Passando ad analizzare la fattispecie oggetto di gravame, considerato che parte ricorrente ha presentato la nuova DIA, che risulta in atti assunta al protocollo del Comune di Bari in data 24 settembre 2009 (allegando la relazione illustrativa del proprio tecnico, ai fini della dimostrazione dell'ammissibilità dell'intervento in considerazione delle nuove soluzioni adottate per superare le ragioni ostative prospettategli riguardo alla precedente DIA presentata in data 18 maggio 2009) e che l’atto di diffida, oggetto di gravame, risulta emesso in data 8 gennaio 2010 e notificato in data 8 febbraio 2010, quest’ultimo deve ritenersi adottato quando ormai era spirato il termine di 30 giorni previsto dal suddetto art. 23, comma 6, del D.P.R. n. 380 del 2001 per l’esercizio di tale potere.
Come prospettato da parte ricorrente, il Comune di Bari, qualora avesse ritenuto l’intervento non assentibile “in relazione alle definizioni del Regolamento Edilizio vigenti e del Regolamento d’igiene”, come rappresentato nel provvedimento impugnato, avrebbe dovuto esercitare un diverso potere attribuitogli dall’ordinamento, quello di autotutela.
Il Collegio ritiene opportuno precisare che la circostanza che, nel provvedimento impugnato, sia stato indicato (con un “N.B.”) “La presente diffida rende nulla la DIA presentata”, non consente di qualificare lo stesso come esercizio di autotutela.
In disparte, infatti, la questione del nomen iuris utilizzato (la nullità è disciplinata dall’art. 21 septies e non è contemplata dall’art. 19 della L. n. 241/90) - questione astrattamente superabile in quanto, allorquando la P.A. erra nel qualificare un provvedimento, ma non vi sono dubbi sul potere esercitato e sul presupposto valutato e posto alla base del provvedimento, il provvedimento medesimo può considerarsi legittimamente emanato (cfr. ex multis TAR Puglia, Bari, Sezione III, n. 981 del 22 aprile 2009)- nella fattispecie oggetto di gravame non risultano esplicitati i presupposti di cui all'articolo 21 nonies per l’annullamento di ufficio (a) l'illegittimità dell'atto;b) la sussistenza di ragioni di interesse pubblico;c) l'esercizio del potere entro un termine ragionevole;d) la valutazione degli interessi dei destinatari e dei controinteressati rispetto all'atto da rimuovere).

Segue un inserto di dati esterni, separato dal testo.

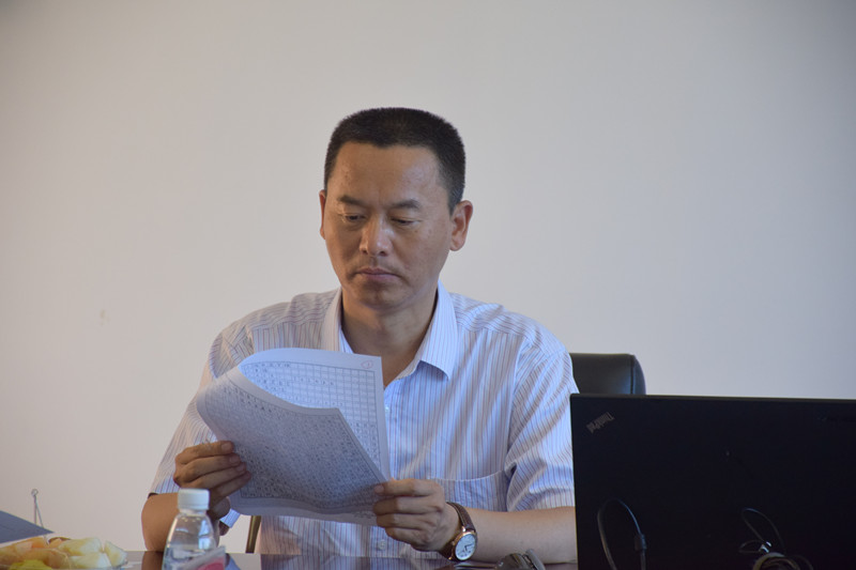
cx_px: 428
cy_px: 285
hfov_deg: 9.8
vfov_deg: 6.5
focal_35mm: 210
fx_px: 4992
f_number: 5.6
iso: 1000
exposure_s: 1/125
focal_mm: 140
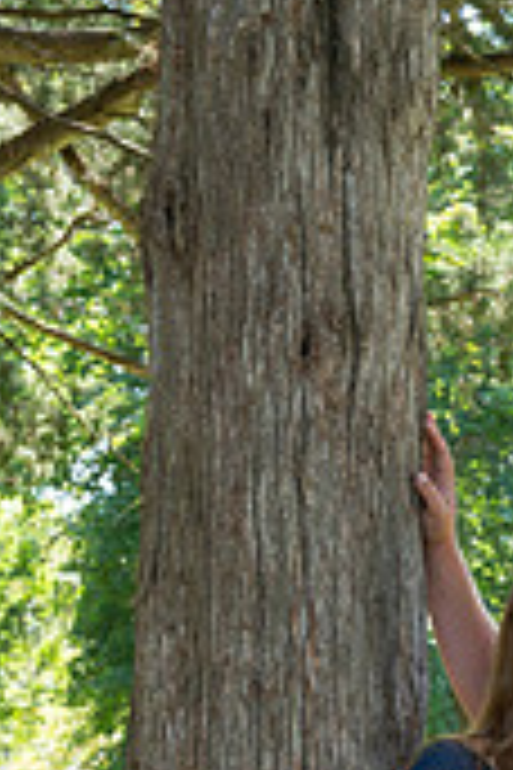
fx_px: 2928
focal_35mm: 137
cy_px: 950
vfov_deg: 14.4
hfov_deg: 9.8
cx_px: 670
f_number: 8
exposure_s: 1/250
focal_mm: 52
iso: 800
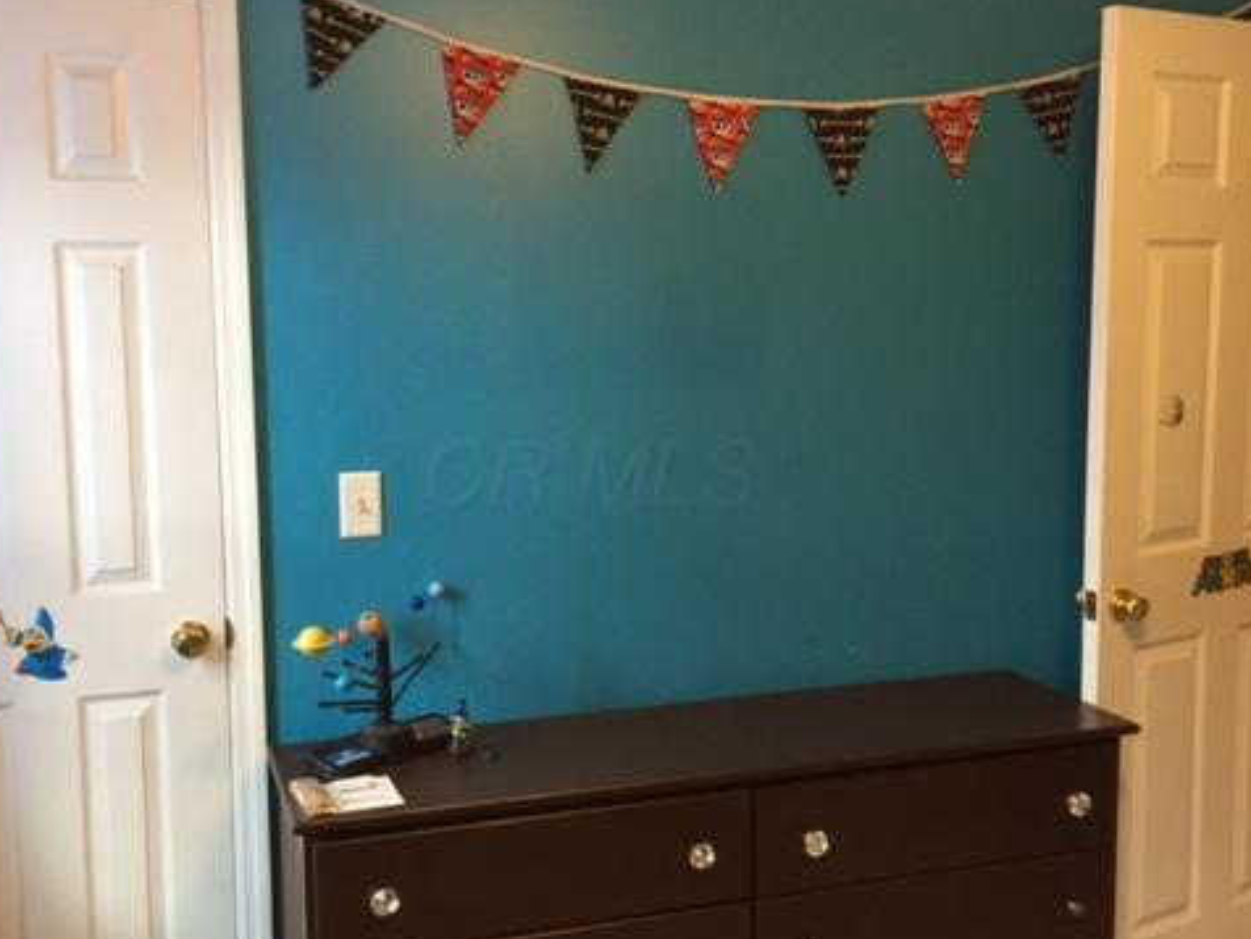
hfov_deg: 47.8
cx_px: 591
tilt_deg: -7.1
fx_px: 1409
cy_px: 473
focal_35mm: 39
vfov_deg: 36.8
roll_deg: +0.8
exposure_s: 1/15
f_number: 2.2
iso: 100
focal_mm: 4.15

Conclusivamente, il Collegio ritiene che i profili di illegittimità dedotti con le sopra illustrate censure abbiano una indubbia valenza assorbente rispetto agli altri motivi di gravame, sicché la fondatezza delle stesse censure comporta l’accoglimento della domanda demolitoria del ricorso stesso con l’assorbimento degli ulteriori motivi d’impugnazione.
Parte ricorrente nelle conclusioni, oltre all’annullamento del provvedimento, chiede ogni “consequenziale provvedimento di legge anche risarcitorio” e nella memoria depositata in data 25.7.2012 si riserva di presentare “ogni necessaria azione anche di ordine risarcitorio”. Al riguardo il Collegio, rileva che siffatta domanda risarcitoria risulta genericamente formulata e non provata e, pertanto, da rigettare.
Le spese, secondo la regola della soccombenza, devono porsi a carico della parte resistente, nell’importo liquidato nel dispositivo, tenuto anche conto del rigetto della domanda di risarcimento del danno.